DATA SHOWN: Begin

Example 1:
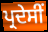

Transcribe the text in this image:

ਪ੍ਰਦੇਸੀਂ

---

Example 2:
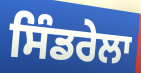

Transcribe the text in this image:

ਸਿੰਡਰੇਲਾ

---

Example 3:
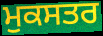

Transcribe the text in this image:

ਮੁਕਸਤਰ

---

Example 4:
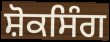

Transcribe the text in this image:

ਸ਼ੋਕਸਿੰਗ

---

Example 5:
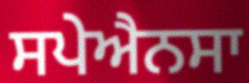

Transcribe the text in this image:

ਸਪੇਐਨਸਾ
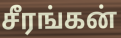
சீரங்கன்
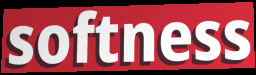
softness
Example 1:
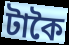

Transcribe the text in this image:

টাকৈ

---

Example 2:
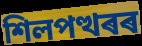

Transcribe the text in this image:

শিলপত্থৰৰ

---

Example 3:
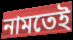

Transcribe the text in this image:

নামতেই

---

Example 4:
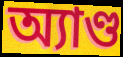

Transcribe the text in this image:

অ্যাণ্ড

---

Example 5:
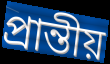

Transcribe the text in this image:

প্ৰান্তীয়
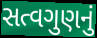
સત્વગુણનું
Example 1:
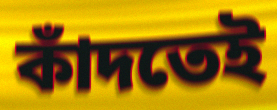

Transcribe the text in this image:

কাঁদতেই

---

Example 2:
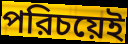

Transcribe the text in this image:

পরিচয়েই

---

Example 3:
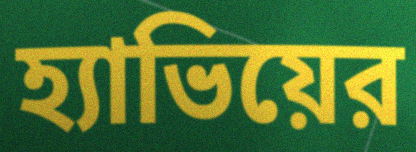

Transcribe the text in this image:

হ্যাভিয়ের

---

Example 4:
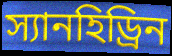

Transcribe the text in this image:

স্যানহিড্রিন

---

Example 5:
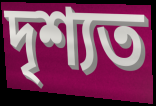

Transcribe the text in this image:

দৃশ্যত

DATA SHOWN: End

Copy all records exactly; omit images.

Example 1:

Transcribe the text in this image:

ਪ੍ਰਦੇਸੀਂ

---

Example 2:

Transcribe the text in this image:

ਸਿੰਡਰੇਲਾ

---

Example 3:

Transcribe the text in this image:

ਮੁਕਸਤਰ

---

Example 4:

Transcribe the text in this image:

ਸ਼ੋਕਸਿੰਗ

---

Example 5:

Transcribe the text in this image:

ਸਪੇਐਨਸਾ
சீரங்கன்
softness
Example 1:

Transcribe the text in this image:

টাকৈ

---

Example 2:

Transcribe the text in this image:

শিলপত্থৰৰ

---

Example 3:

Transcribe the text in this image:

নামতেই

---

Example 4:

Transcribe the text in this image:

অ্যাণ্ড

---

Example 5:

Transcribe the text in this image:

প্ৰান্তীয়
સત્વગુણનું
Example 1:

Transcribe the text in this image:

কাঁদতেই

---

Example 2:

Transcribe the text in this image:

পরিচয়েই

---

Example 3:

Transcribe the text in this image:

হ্যাভিয়ের

---

Example 4:

Transcribe the text in this image:

স্যানহিড্রিন

---

Example 5:

Transcribe the text in this image:

দৃশ্যত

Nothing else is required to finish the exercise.